Speaker Says . . . Showing Christian Joy More Important Than Showing “Proof Texts”

By DEXTER DUGGAN

PHOENIX — While there was “an explosion of usage of the term ‘evangelize’” in Vatican II documents, a prominent Catholic apologist told a Zoom meeting that people may ask, hasn’t that always been the Church’s mission?

The answer is that the modern world is increasingly becoming more secular, intentionally, said Scott Hahn, Ph.D., a theologian at Ohio’s Franciscan University of Steubenville, who said the message of St. John Paul II was, “We need to re-evangelize the de-Christianized.”

Hahn, who holds the Fr. Michael Scanlan, T.O.R., chair of Biblical Theology and the New Evangelization at the school, spoke from Steubenville on November 7 to the Zoom meeting conducted by the Institute of Catholic Theology, an evangelization program based at St. Thomas the Apostle Church here.

He began by saying St. John Paul II is “a figure of continuity between Vatican II and Vatican I,” the latter mostly occurring in 1870, although some people want to “weaponize” Vatican II against the nineteenth-century council. “There is so much continuity” between the two, although definite differences, he said, such as the 1960s’ council’s importance given to lay evangelization.

St.
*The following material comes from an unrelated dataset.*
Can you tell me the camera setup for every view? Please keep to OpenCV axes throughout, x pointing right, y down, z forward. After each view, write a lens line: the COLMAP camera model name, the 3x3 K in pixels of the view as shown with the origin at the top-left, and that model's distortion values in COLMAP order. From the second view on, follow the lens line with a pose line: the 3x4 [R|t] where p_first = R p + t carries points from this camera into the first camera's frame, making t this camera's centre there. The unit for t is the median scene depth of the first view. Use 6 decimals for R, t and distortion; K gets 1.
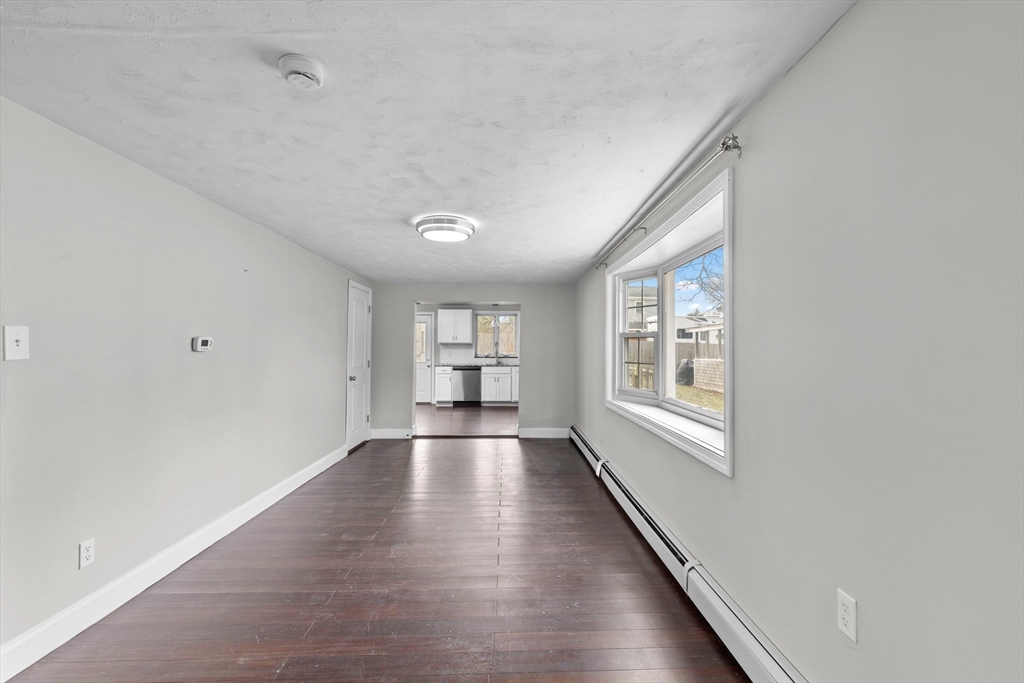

John Paul could see on the faces of people in his native Poland the ravages of domination by the secularist Nazi and Communist movements, Hahn said.

“Modern people listen more willingly” to witnesses than teachers, he said — meaning they’re more influenced by seeing how Christianity actually has affected others’ lives than “proof texts” pointed to in the Bible.

“What we can do is simply this, enjoy being Catholic,” which works more effectively with others than showing the proof texts, Hahn said.

Catholics don’t use the coffee break at work to preach a homily, but to share in the joys of everyday life, which conveys its own message and might lead to someone opening up with questions about dealing with their own lives, he said, adding that friendship can be the medium by which “the new evangelization gains traction.”

He said later during the presentation, “You don’t just catechize, you personalize.”

Hahn said he converted to the Catholic Church 34 years ago, but goes through conversion every day. He had been a Presbyterian pastor who was impressed with the Catholic Church’s consistency in holding to the historic opposition to artificial contraception.

Earlier in his talk, he said it won’t ever be easy for people to take up their crosses. “I need to wake up spiritually,” not only physically, every day, so he starts with prayer. “Conversion for every one of us needs to be ongoing….We’re not out just to reach them, we are them.”

The coronavirus pandemic has given people an opportunity to see how much they’d taken for granted, he said, mentioning that his daughter said how much she missed receiving the Eucharist when it wasn’t allowed to be available.

But something far deadlier than COVID-19 is sin, especially mortal sin, he said.

The fact that unbelievers don’t believe is less remarkable than the fact that Catholics do believe, worshipping Someone born in a manger, crucified but risen from the dead, and now present on a paten, Hahn said.

“We need to cultivate Eucharistic amazement.

“. . . The joy of the Lord is our strength in the new evangelization as well,” he said.

Responding to an audience question about adequately being able to address a study group that has many recent converts, Hahn said God doesn’t call the qualified, He qualifies those He calls. “Every Bible study doesn’t have to sizzle.” A person in effect can be just a beggar, “telling other beggars where he found the Bread of Life. . . . “I suspect the devil knows the Bible far better than I do, but he’s still the devil,” Hahn said.

The Lord chose tax collectors and fishermen to be his apostles, not those whom society would regard as the most qualified for that mission, he said.

Eric Westby, Ph.D., director of the Institute of Catholic Theology, said that listening to Hahn took him back to 25 years ago, when he studied in the classroom under Hahn, whose stream of knowledge being expounded was like “a fire hose.”

Hahn’s talk dealt with being properly in tune with the times, but he was more than a half-hour late in logging on for the Zoom session due to a misunderstanding about time zones.

Most of Arizona remains on Mountain Standard Time all year, with the effect that it’s two hours behind the East Coast in the winter and three hours behind during Daylight Saving Time in the summer. Just a few days before Hahn’s talk, the nation came off Daylight Saving Time.

Westby explained to the Zoom audience that Hahn in Steubenville had his talk marked down for 12:30 p.m. Eastern time when it should have been 11:30 a.m.